Initialement prévu le jeudi 06 août 2020, le rendez-vous discrétionnaire du Président de la République et des seize autres membres du conseil de la magistrature avec le pouvoir législatif camerounais s’est finalement tenu le lundi 10 août dernier.

Le Chef de l’État, président du Conseil Supérieur de la Magistrature avait décidé du report au lundi 10 août 2020 à 12h, dans la salle des conseils de la Présidence de la République, de la réunion du conseil supérieur de la magistrature initialement convoquée pour le jeudi 6 juillet 2020. Cela fasait 3 ans qu’il ne s’était pas tenu depuis le 7 juin 2017, et pourtant les textes prévoient un minimum de deux sessions par an, respectivement en juin et décembre. Les rumeurs annonçaient sa tenue au soir des élections législatives du 09 février 2020 dernier. Il ne manquait plus que la carte politique des 180 députés, représentants le triangle national soit établie pour que le Président de la République redéfinisse l’échiquier juridictionnel et judiciaire du Cameroun.

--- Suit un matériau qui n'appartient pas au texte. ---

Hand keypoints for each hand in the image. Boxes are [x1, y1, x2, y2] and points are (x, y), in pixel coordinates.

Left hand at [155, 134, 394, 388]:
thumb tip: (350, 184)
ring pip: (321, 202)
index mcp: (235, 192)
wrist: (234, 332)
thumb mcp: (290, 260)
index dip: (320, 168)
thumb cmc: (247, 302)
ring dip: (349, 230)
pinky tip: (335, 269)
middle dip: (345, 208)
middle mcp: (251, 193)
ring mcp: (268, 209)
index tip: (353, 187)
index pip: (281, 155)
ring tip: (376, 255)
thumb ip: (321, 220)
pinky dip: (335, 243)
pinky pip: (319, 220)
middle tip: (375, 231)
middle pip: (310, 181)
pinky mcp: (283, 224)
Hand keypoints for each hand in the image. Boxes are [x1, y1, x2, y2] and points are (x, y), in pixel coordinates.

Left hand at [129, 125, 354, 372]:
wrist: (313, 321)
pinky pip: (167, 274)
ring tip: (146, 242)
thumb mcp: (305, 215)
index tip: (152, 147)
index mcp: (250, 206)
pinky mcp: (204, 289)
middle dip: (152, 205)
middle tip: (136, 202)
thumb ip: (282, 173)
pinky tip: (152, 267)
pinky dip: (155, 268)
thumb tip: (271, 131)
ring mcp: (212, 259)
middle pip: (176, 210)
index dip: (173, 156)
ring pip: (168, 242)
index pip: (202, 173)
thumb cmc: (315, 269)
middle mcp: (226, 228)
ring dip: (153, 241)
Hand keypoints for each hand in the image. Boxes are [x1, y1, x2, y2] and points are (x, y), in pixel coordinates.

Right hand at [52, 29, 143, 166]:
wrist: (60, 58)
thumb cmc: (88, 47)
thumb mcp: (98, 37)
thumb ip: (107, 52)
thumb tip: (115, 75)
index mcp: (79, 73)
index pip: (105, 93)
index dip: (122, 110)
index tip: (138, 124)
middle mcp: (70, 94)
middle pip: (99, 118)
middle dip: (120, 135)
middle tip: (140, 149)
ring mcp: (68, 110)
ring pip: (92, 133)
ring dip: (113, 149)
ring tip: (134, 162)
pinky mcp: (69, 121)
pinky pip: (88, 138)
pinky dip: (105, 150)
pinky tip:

De plus en plus décrié comme étant un corps d’élite colportant des cas d’indiscipline, de corruption de magistrats et d’abus de fonction, on a pu écouter et fait circuler ça et là des déclarations d’usagers et sur les réseaux sociaux sollicitant le départ de certains membres de ce corps du fait de leur manquement à l’éthique que leur noble mission exige. Par ailleurs, le milieu carcéral dont les problèmes demeurent particulièrement préoccupants espère que les nouveaux responsables de leurs dossiers auront un regard dépoussiéré de toutes les éventuelles altérations connues avec leurs prédécesseurs. Toutefois, il faudrait aussi souligner que la récente session du Conseil Supérieur de la Magistrature a été marquée par l’intégration dans le corps judiciaire des auditeurs de justice de la section Commonn Law récemment crée à l’ENAM. En évoquant cette décision, le Président de la République a rappelé que les nouveaux magistrats sont issus du recrutement spécial des personnels judiciaires anglophones afin d’appliquer, dans les ressorts des Cours d’Appel du Nord-Ouest et du Sud-Ouest la Commonn Law. Une mesure qui s’inscrit dans la continuité des réponses aux revendications corporatistes des hommes de droits d’expression anglaise au tout début de ce qui allait se muter en crise politique et sécuritaire dans les régions du Nord Ouest et du Sud Ouest. Ainsi, par la promotion et la nomination des magistrats du siège et ceux du parquet ainsi que de la chancellerie le Conseil à procéder à la mise en retraite de certains magistrats.